What music where: the compatibility of performance content and place

Audience member Yuichi Sanada shares his impressions of the 2018 world premiere at Nakacho House, Tokyo.

The musicologist Akeo Okada once said”If you’re not moved by the music, it’s because you’ve heard it in a different place to it’s previous performance context.”

Although modern day concert halls have been made to accommodate any style of performance, surely Gregorian chant will resonate more deeply with the listener when performed in a church, and jazz is best listened to in a small live music venue like Blue Note Tokyo. 

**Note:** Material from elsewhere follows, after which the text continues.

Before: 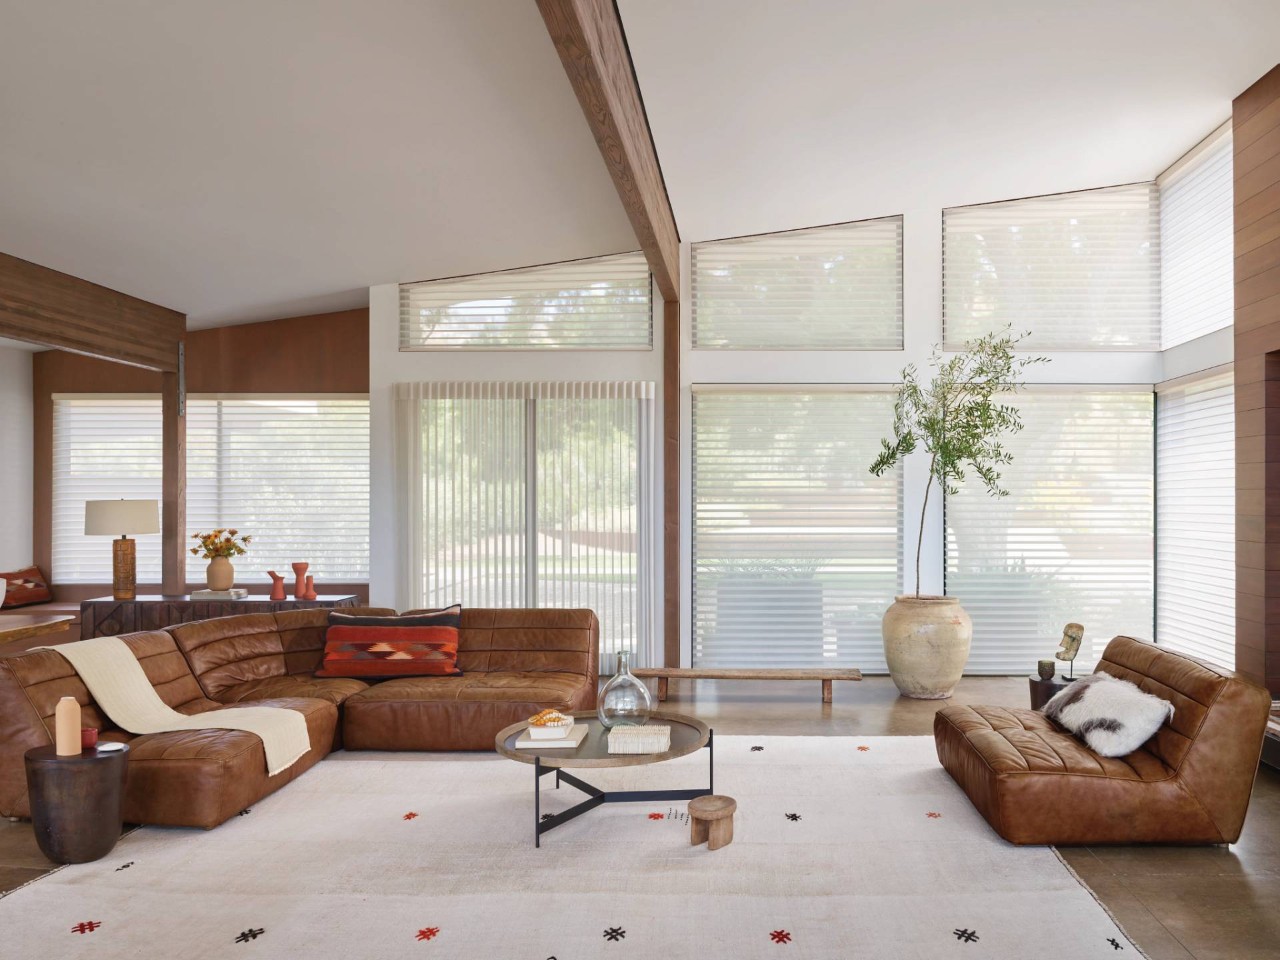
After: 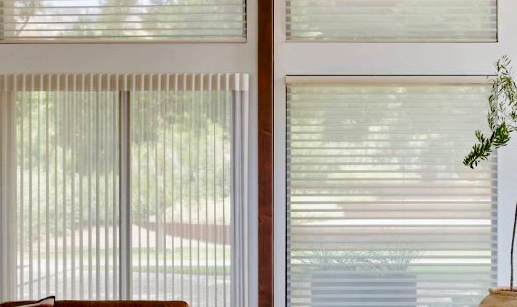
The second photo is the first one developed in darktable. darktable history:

If we take this to be true, my intuition told me that Nakacho House was going to be the perfect place to appreciate a performance version of “The Key”, featuring a wife and daughter secretly reading diary entries in an old Japanese house. 

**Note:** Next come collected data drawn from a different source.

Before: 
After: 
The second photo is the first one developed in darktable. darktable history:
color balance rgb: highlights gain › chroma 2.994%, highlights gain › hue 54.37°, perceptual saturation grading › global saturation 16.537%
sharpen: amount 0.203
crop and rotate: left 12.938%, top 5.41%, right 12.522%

(In director Kon Ishikawa’s film version of “The Key”, the 4 characters would briefly show their faces in the communal spaces,then quickly retreat to their own rooms with only the wife taking baths etc).  

Listening points 

The Husband, The Wife, The Daughter and Kimura (the fiancé) exist in their own time in their own separate rooms. The audience moves throughout the darkness of the house to peek into the different rooms (this in itself has an erotic feel to it). The audience can also enjoy the spatial effects of the performance by sitting in one place and overhearing the sounds coming from the other separate rooms.

A real highlight for me was seeing Kimura hang up the secret photographs he had been instructed to develop by The Husband, before I headed to The Wife’s room where I saw her looking embarrassed as she finds these photographs slotted within the pages of her husband’s diary.  

A promenade music event 

It felt as though this performance could be called a promenade music event; the story isn’t that of a typical opera and the audience walk around to appreciate the performance and action taking places in various spaces,reminiscent of a video I have seen of Stockhausen’s “Alphabet for Liège”.

However, I felt the spatial effects of THE鍵KEY were more interesting. I generally placed myself in front of The Daughter’s room and listened to the sounds coming from the other 3 rooms.  Perhaps it was just in my imagination, but I had the impression that every audience member was watching, trembling, with a pale expression on their face. 


It was my first time to visit the Adachi-ku area. The pre-performance meeting point was at a shrine named Hikawa-jinja but it turned out there were multiple shrines with the same name in the area. The staff at the train station didn’t  seem to know which one I needed so I gave up on asking, set my trusty sat-nav to single-carriageway mode and walked until I eventually arrived at the correct shrine. The Adachi area doesn’t have a particularly good reputation however, the venue certainly had a pleasant, tranquil feel.  

Attending this performance, not in a generic concert hall but in a place so well-suited to the music (or perhaps with music so well-suited to the place), was an experience I will never forget.